> _Work instructions_
Start to finish, write out the entries exactly, leaving the pictures aside.

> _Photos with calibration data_
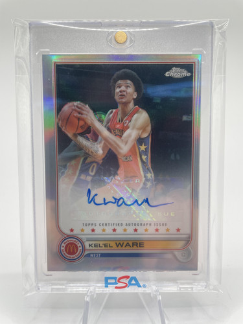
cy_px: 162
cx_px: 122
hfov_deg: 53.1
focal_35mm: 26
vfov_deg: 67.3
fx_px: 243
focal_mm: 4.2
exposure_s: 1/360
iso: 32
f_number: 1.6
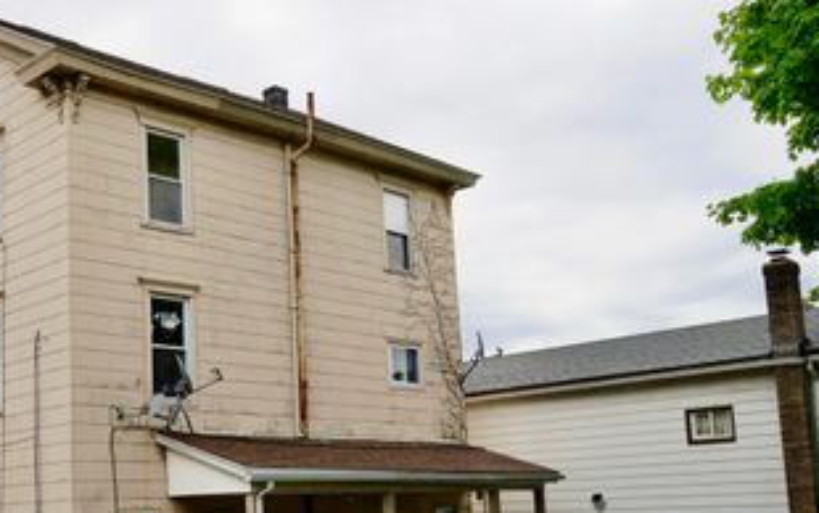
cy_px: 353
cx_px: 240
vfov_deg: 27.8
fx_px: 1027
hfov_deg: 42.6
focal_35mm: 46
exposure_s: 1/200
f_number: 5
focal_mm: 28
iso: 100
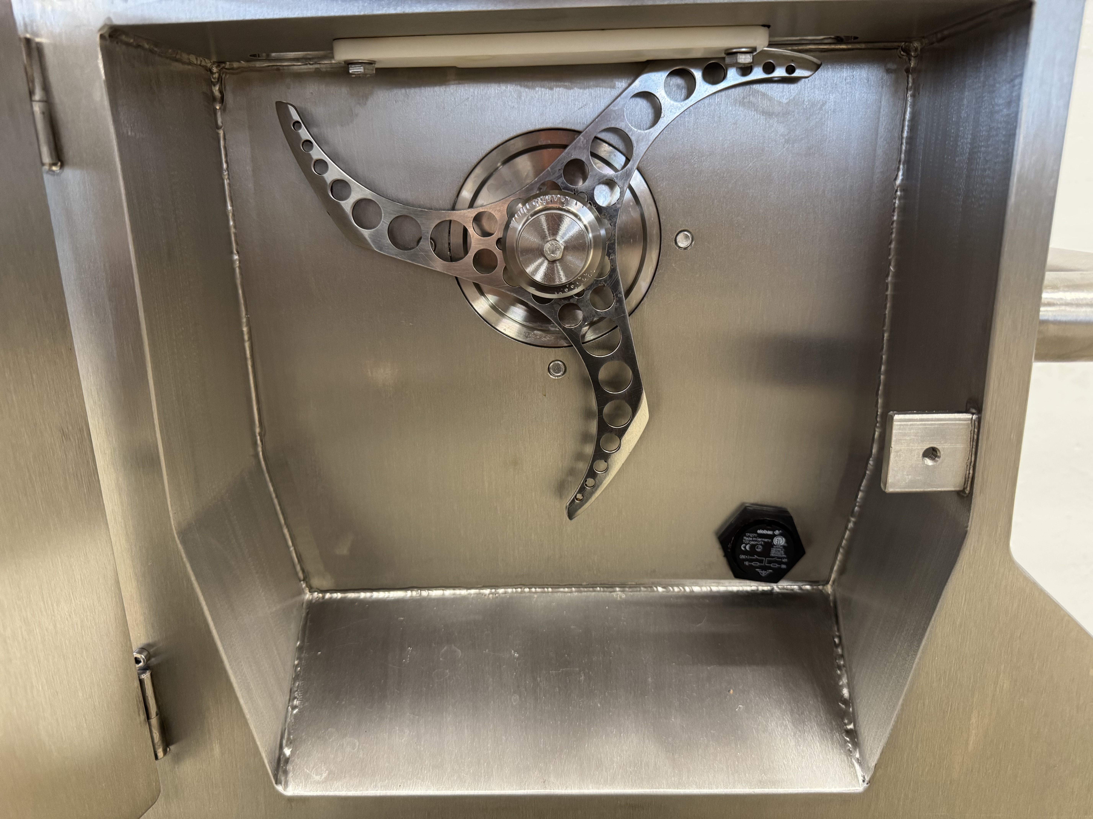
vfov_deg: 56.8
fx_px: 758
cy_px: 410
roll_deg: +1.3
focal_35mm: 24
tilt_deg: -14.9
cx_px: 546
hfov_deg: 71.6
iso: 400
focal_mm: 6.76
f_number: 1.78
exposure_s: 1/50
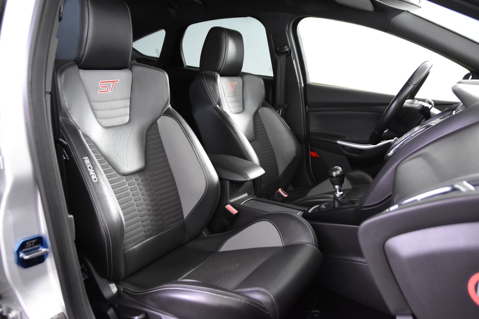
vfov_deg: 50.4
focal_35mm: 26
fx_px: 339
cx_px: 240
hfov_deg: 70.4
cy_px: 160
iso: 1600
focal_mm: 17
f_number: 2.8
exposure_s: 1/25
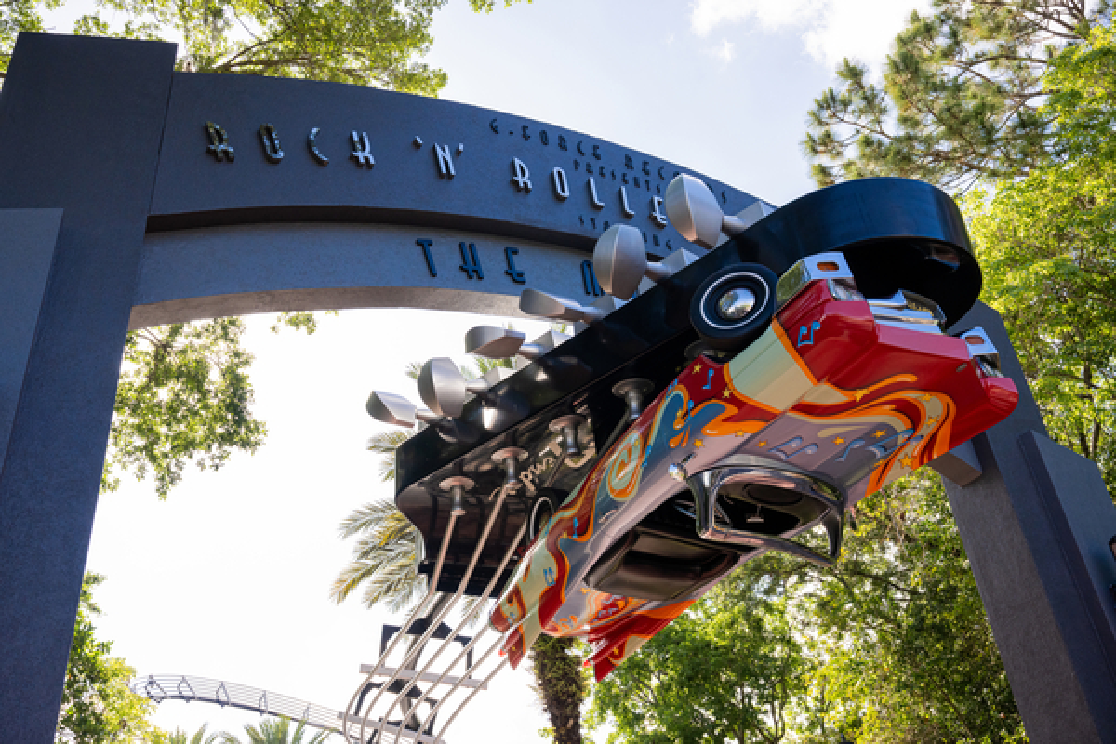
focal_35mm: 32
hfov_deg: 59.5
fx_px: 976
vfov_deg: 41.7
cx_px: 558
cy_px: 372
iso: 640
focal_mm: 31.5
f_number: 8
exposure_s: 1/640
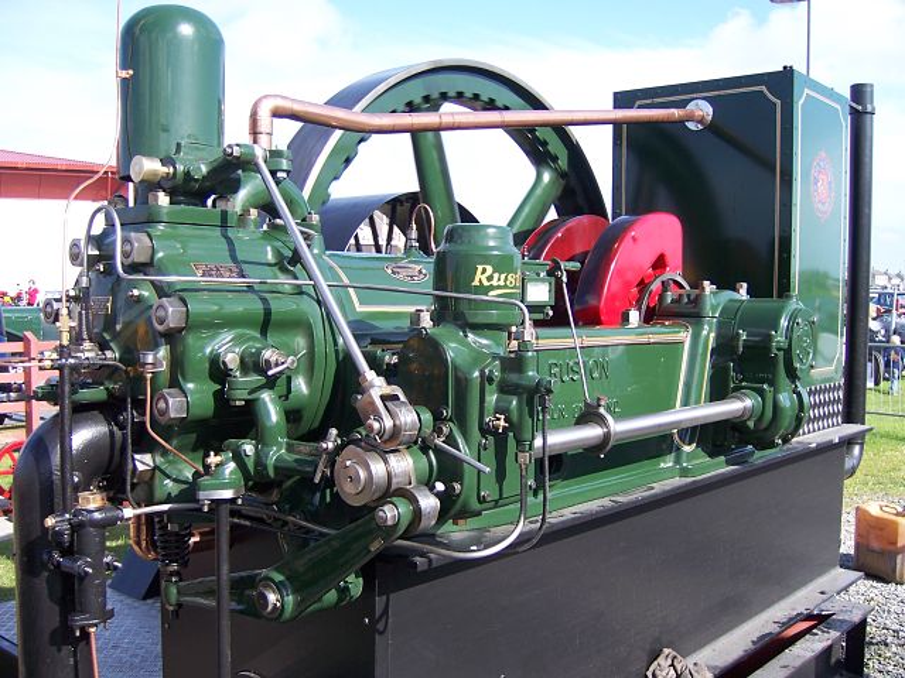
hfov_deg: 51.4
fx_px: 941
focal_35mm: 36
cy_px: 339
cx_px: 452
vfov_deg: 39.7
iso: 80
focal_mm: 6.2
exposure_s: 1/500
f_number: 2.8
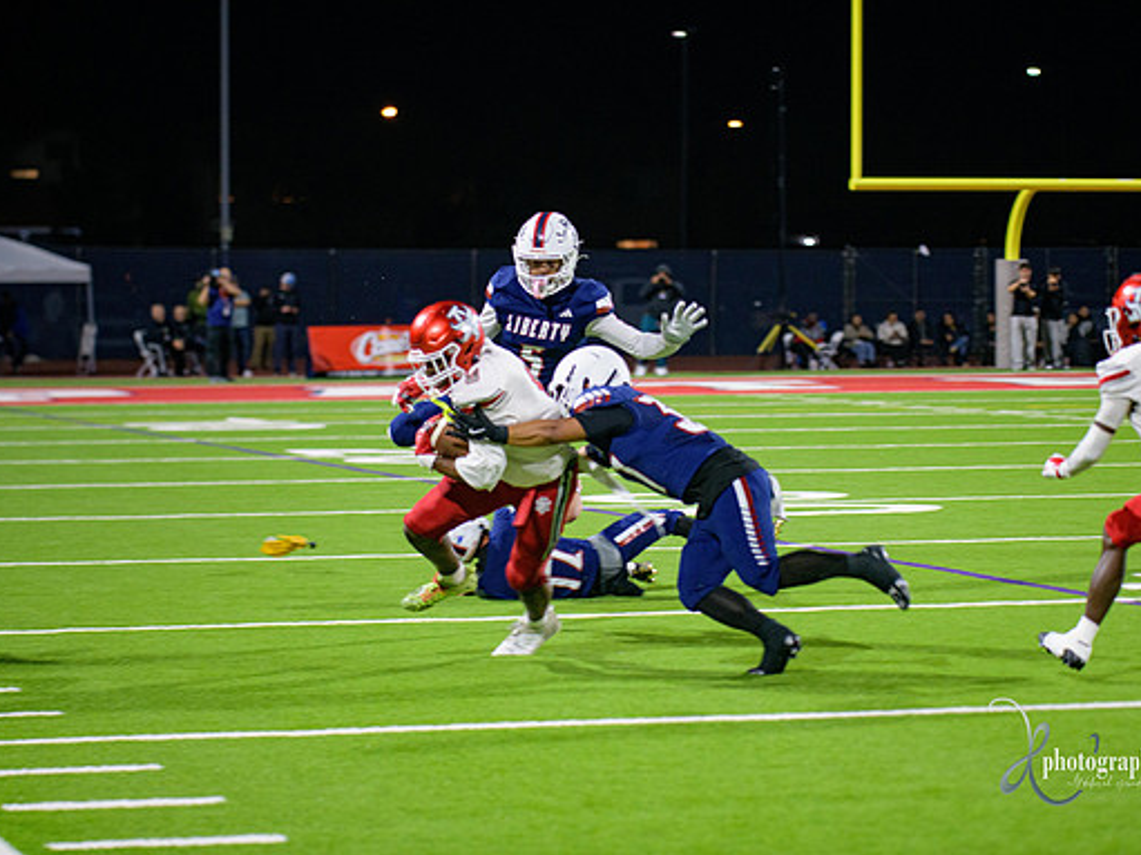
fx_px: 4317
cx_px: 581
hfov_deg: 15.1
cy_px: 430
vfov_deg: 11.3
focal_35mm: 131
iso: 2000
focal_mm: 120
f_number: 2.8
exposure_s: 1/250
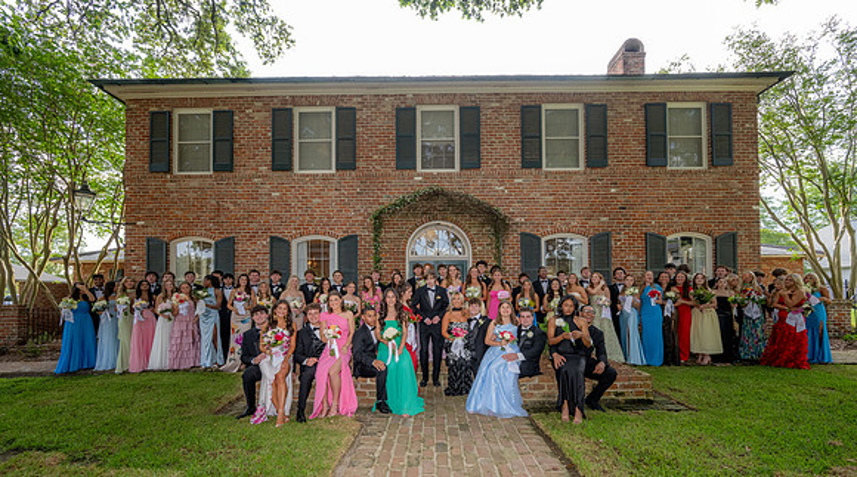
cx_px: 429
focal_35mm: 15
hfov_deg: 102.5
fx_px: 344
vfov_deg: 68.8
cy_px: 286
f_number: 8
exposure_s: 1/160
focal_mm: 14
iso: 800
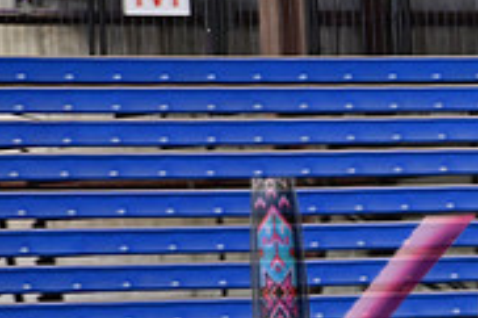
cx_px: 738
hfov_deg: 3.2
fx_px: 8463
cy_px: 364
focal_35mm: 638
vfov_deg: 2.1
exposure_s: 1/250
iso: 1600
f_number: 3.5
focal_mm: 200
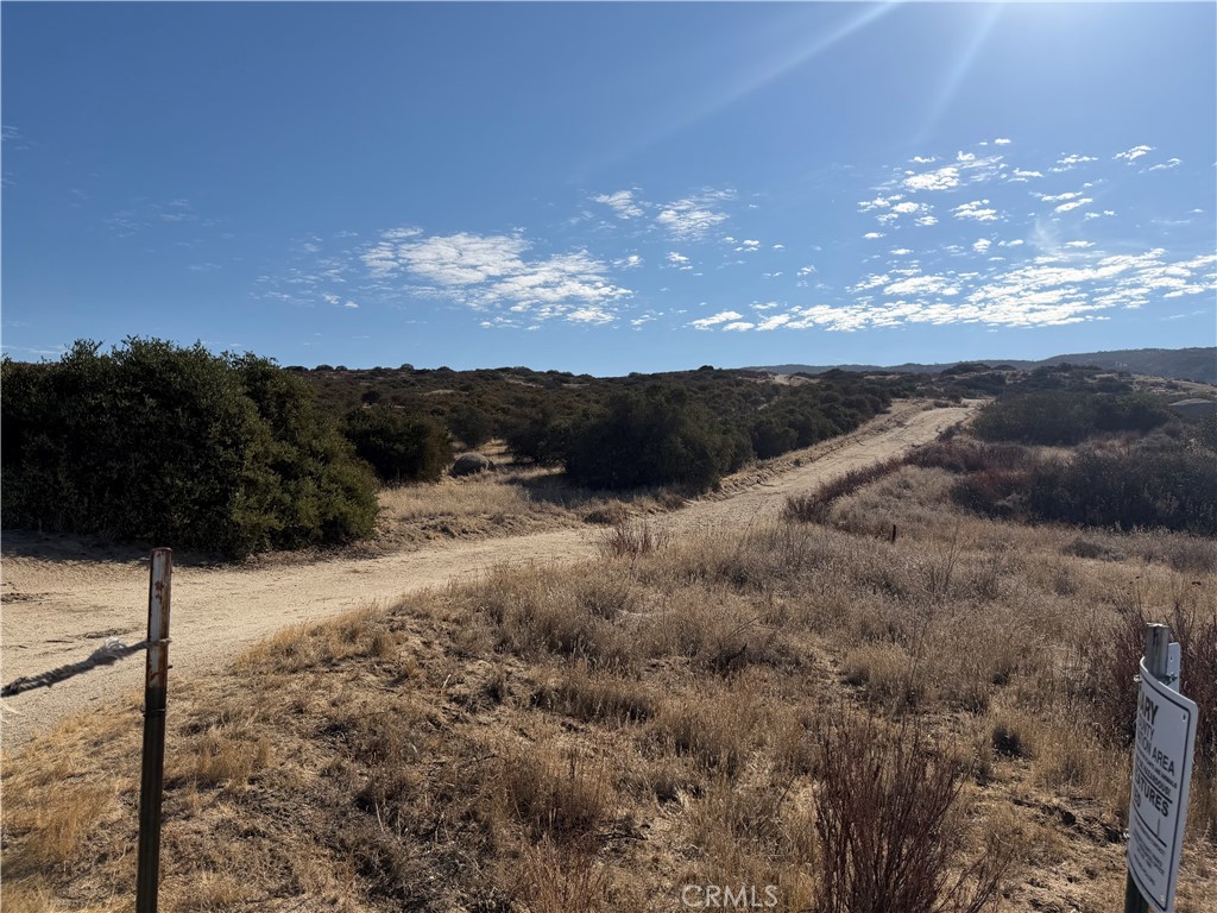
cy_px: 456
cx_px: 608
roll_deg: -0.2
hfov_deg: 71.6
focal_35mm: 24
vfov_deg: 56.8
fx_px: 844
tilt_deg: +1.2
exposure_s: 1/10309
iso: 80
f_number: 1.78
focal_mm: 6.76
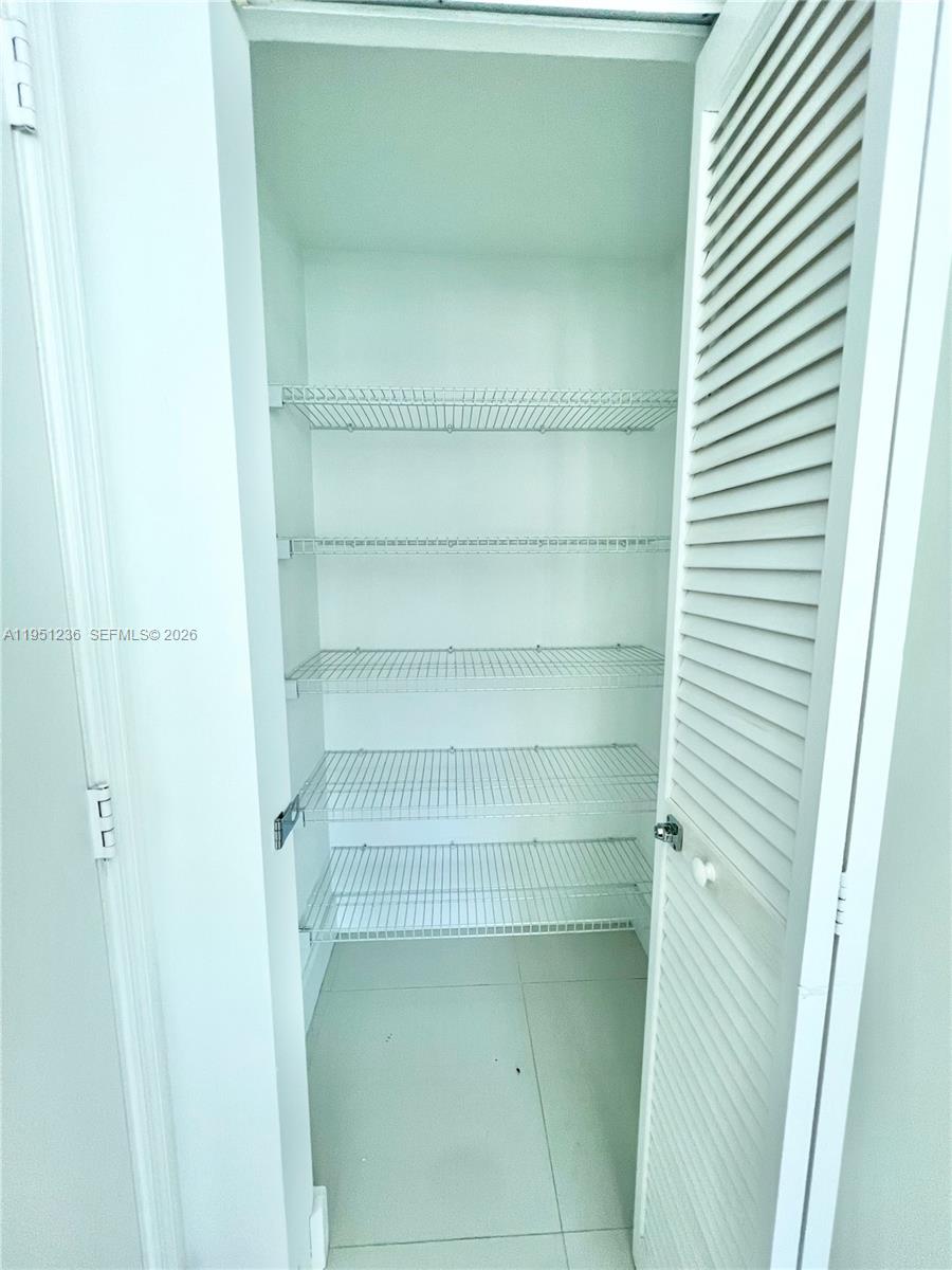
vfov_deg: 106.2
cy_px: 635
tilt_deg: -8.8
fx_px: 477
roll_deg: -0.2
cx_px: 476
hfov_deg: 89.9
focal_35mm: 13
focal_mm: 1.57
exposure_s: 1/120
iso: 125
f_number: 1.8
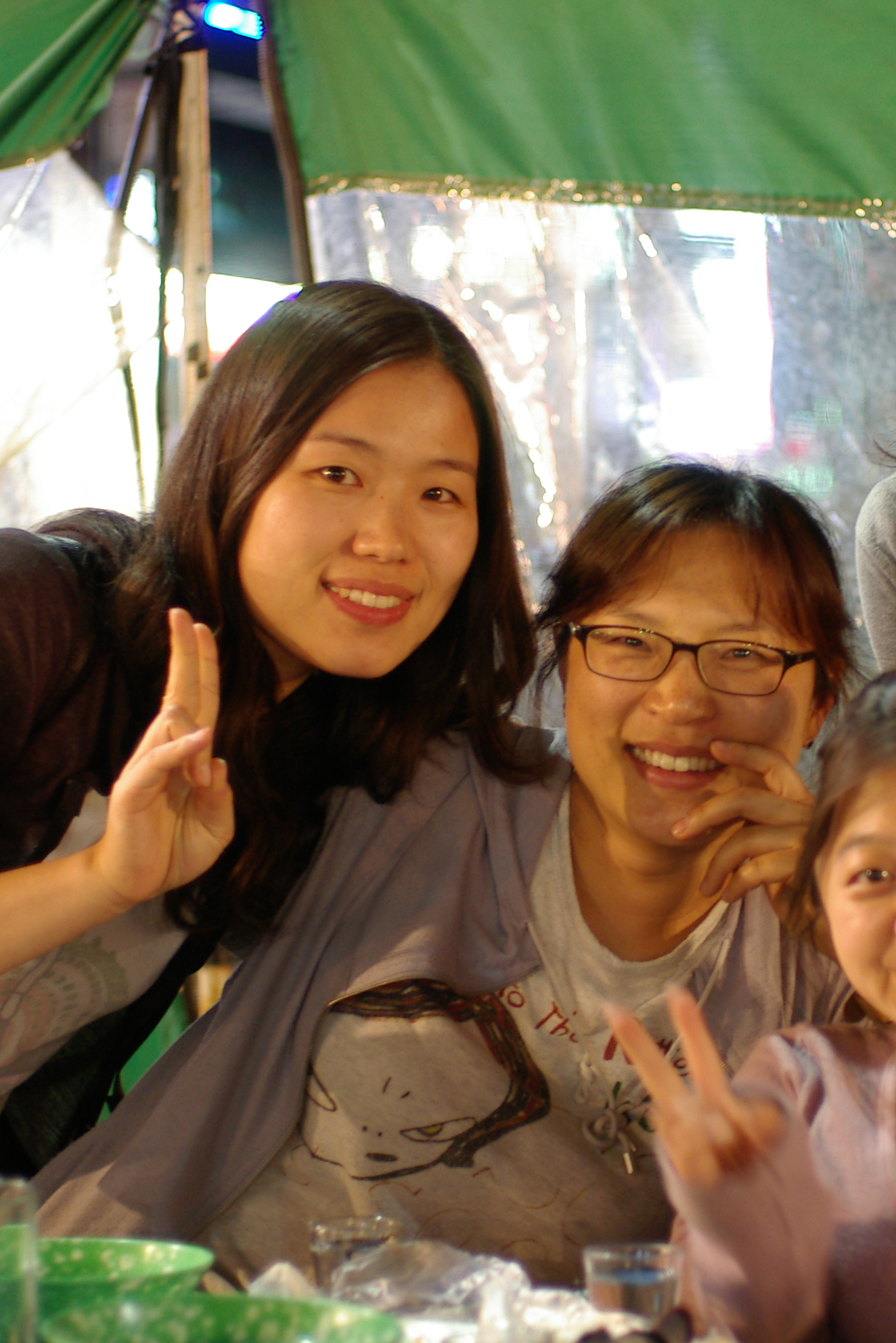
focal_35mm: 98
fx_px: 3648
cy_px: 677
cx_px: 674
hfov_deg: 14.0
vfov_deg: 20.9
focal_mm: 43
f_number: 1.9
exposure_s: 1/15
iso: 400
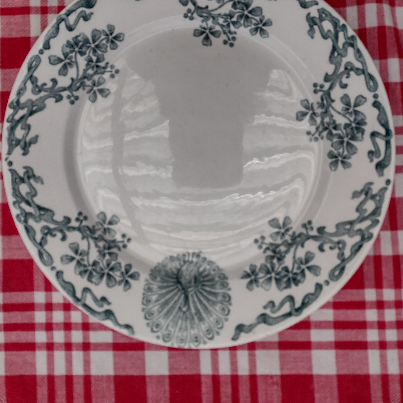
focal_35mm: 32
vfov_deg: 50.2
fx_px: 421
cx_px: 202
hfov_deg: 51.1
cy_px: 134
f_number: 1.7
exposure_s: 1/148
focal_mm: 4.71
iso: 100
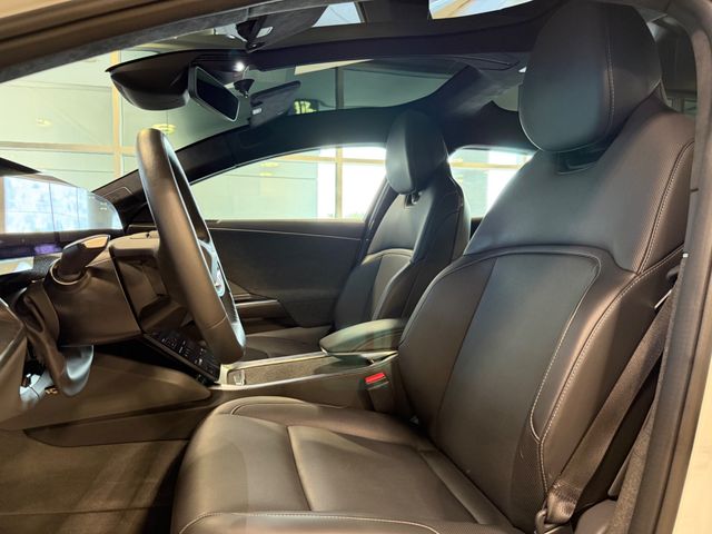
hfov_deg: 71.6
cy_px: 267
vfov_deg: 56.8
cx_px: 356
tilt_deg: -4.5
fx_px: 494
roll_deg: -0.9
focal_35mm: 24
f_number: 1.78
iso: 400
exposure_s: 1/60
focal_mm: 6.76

> _Answer space_
cy_px: 162
cx_px: 122
hfov_deg: 53.1
focal_35mm: 26
vfov_deg: 67.3
fx_px: 243
focal_mm: 4.2
exposure_s: 1/360
iso: 32
f_number: 1.6
cy_px: 353
cx_px: 240
vfov_deg: 27.8
fx_px: 1027
hfov_deg: 42.6
focal_35mm: 46
exposure_s: 1/200
f_number: 5
focal_mm: 28
iso: 100
vfov_deg: 56.8
fx_px: 758
cy_px: 410
roll_deg: +1.3
focal_35mm: 24
tilt_deg: -14.9
cx_px: 546
hfov_deg: 71.6
iso: 400
focal_mm: 6.76
f_number: 1.78
exposure_s: 1/50
vfov_deg: 50.4
focal_35mm: 26
fx_px: 339
cx_px: 240
hfov_deg: 70.4
cy_px: 160
iso: 1600
focal_mm: 17
f_number: 2.8
exposure_s: 1/25
focal_35mm: 32
hfov_deg: 59.5
fx_px: 976
vfov_deg: 41.7
cx_px: 558
cy_px: 372
iso: 640
focal_mm: 31.5
f_number: 8
exposure_s: 1/640
hfov_deg: 51.4
fx_px: 941
focal_35mm: 36
cy_px: 339
cx_px: 452
vfov_deg: 39.7
iso: 80
focal_mm: 6.2
exposure_s: 1/500
f_number: 2.8
fx_px: 4317
cx_px: 581
hfov_deg: 15.1
cy_px: 430
vfov_deg: 11.3
focal_35mm: 131
iso: 2000
focal_mm: 120
f_number: 2.8
exposure_s: 1/250
cx_px: 429
focal_35mm: 15
hfov_deg: 102.5
fx_px: 344
vfov_deg: 68.8
cy_px: 286
f_number: 8
exposure_s: 1/160
focal_mm: 14
iso: 800
cx_px: 738
hfov_deg: 3.2
fx_px: 8463
cy_px: 364
focal_35mm: 638
vfov_deg: 2.1
exposure_s: 1/250
iso: 1600
f_number: 3.5
focal_mm: 200
cy_px: 456
cx_px: 608
roll_deg: -0.2
hfov_deg: 71.6
focal_35mm: 24
vfov_deg: 56.8
fx_px: 844
tilt_deg: +1.2
exposure_s: 1/10309
iso: 80
f_number: 1.78
focal_mm: 6.76
vfov_deg: 106.2
cy_px: 635
tilt_deg: -8.8
fx_px: 477
roll_deg: -0.2
cx_px: 476
hfov_deg: 89.9
focal_35mm: 13
focal_mm: 1.57
exposure_s: 1/120
iso: 125
f_number: 1.8
focal_35mm: 98
fx_px: 3648
cy_px: 677
cx_px: 674
hfov_deg: 14.0
vfov_deg: 20.9
focal_mm: 43
f_number: 1.9
exposure_s: 1/15
iso: 400
focal_35mm: 32
vfov_deg: 50.2
fx_px: 421
cx_px: 202
hfov_deg: 51.1
cy_px: 134
f_number: 1.7
exposure_s: 1/148
focal_mm: 4.71
iso: 100
hfov_deg: 71.6
cy_px: 267
vfov_deg: 56.8
cx_px: 356
tilt_deg: -4.5
fx_px: 494
roll_deg: -0.9
focal_35mm: 24
f_number: 1.78
iso: 400
exposure_s: 1/60
focal_mm: 6.76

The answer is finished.